Como o vereador foi procurado pelo empresário e não houve retorno, a reportagem conversou com Boca Torres, que afirmou: “Primeiramente, aquelas pessoas estavam buscando seus direitos na Justiça do Trabalho em Cachoeira do Sul. Não são mal intencionadas, e sim trabalhadores que já foram prejudicados por outras empresas que se instalaram no mesmo local, inclusive os representantes anteriores continuam usando a empresa como se nada tivesse acontecido. Se eles buscaram a lei, é porque seus direitos não estavam sendo respeitados, e o que foi relatado em audiência eu preferi não expor ao público em geral, a pesar de ser muito grave, mas quem tem que julgar não sou eu, e sim a justiça. Quanto aos ex-donos estarem utilizando o frigorífico, realmente não é da minha conta, mas muito me surpreende, pois não sabia que era pecuaristas, e depois de tudo que fizeram para aquela comunidade seguem na cidade como se nada tivesse acontecido. A verdade é que aqui no Rio Grande do Sul, por incrível que pareça, ainda existe lei e deve ser seguida, portanto, esperaremos o resultado do juiz para sabermos o que é verdade. Afinal, segundo relatos feitos pelos ex funcionários, quando eles foram convocados a trabalhar, encaminhados pelo SINE, não tinham nenhum documento assinado, segundo eles isso só foi providenciado após uma manifestação que houve na empresa onde até a Brigada Militar foi acionada. Tenho todo interesse que empresas novas venham e se instalem no município, o que ocupará mão de obra local, inclusive consegui junto ao DNIT o rejeito para ser colocado no pátio, e também a patrola e a retro da prefeitura para colaborar com a empresa, pensando que desta vez receberíamos uma empresa disposta a trabalhar e crescer junto com a cidade, mas estas empresas que lá se instalam vem e vão embora deixando apenas funcionários com direitos a receber. Espero que esta nova empresa não cometa os mesmos erros que os outros três empresários anteriores, afinal minha obrigação é defender os trabalhadores que moram em Caçapava do Sul”.

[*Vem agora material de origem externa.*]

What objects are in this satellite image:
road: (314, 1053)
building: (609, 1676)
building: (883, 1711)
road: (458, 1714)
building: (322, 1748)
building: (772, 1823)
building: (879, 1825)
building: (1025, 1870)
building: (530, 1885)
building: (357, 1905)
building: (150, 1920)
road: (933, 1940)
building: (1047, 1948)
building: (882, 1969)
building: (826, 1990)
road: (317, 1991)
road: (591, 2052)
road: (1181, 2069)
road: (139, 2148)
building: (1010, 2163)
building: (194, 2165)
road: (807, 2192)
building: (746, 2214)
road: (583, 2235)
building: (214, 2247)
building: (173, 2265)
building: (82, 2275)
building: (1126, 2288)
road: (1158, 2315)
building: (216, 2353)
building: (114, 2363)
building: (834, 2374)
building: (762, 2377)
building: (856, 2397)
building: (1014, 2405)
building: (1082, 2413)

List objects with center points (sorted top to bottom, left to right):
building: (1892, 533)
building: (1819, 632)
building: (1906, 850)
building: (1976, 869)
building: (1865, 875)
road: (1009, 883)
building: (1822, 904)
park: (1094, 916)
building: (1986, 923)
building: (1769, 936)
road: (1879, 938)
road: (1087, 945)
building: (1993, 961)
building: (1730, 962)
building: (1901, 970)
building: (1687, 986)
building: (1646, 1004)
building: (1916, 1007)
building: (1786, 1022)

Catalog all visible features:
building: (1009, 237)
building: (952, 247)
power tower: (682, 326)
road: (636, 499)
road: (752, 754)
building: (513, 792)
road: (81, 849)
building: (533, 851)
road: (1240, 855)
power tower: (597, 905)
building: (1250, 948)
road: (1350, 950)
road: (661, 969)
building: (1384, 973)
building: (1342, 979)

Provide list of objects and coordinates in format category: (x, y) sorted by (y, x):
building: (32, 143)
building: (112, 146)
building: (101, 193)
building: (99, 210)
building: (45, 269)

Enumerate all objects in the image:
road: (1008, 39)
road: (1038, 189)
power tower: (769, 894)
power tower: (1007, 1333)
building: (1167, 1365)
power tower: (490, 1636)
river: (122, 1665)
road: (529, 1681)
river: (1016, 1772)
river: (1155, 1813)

Por telefone, o responsável pelo Frigorífico respondeu as críticas feitas pelo vereador. “Primeiramente, ele não levou rejeito nenhum. Quem ajudou a empresa a se instalar na cidade foi o prefeito, o vice-prefeito, o secretário geral e o vereador Silvio Tondo. Ele está misturando as coisas. Segundo, nós compramos a empresa judicialmente, não tem ex-dono, não sei quem é ex-dono e isso nem me interessa. Se compram e vendem gado o problema é deles, o meu negócio é matar gado. A minha empresa é idônea, a matriz é em Mato Grosso do Sul e tem uma filial no Acre. Sobre os documentos dos funcionários, eles nunca procuraram para assinar. Assinaram a EPI, que é referente aos equipamentos de segurança, quando começaram a trabalhar e depois que pararam de trabalhar não foram mais lá. A empresa nunca se negou a pagar os direitos deles, que estavam em contrato de experiência e já tiveram o pagamento liberado, depois da audiência. Inclusive eu deixei avisado que se houver alguma diferença do valor à pagar que me avisem, pois quero que fique tudo certo, o que a empresa não vai admitir é que funcionários em contrato de experiência peçam indenizações de R$ 30 mil. Não aceito este tipo de colocação. Ele é um vereador que nunca ajudou em nada, aliás, ele atrapalhou e eu nem sei quem é ele. Repito que quem ajudou a empresa foi o prefeito, o vice, o secretário geral e o vereador Silvio Tondo. Este vereador, a empresa nem conhece, só sabe que ele tentou encaminhar alguns currículos antes da empresa se instalar na cidade. E gostaria de deixar o desafio para o vereador: se ele achar algo contra a empresa, seja salário ou imposto atrasado, aí ele pode fazer o que quiser. Volto a dizer, a minha empresa é idônea. Quero destacar também que nesta quinta-feira, será depositado a primeira parcela do 13º salário dos funcionários e a segunda parcela será paga no dia 20 de dezembro. Além disso os salários e vales estão rigorosamente em dia e no dia 2 de dezembro iremos fazer um almoço de confraternização dos funcionários de final de ano”.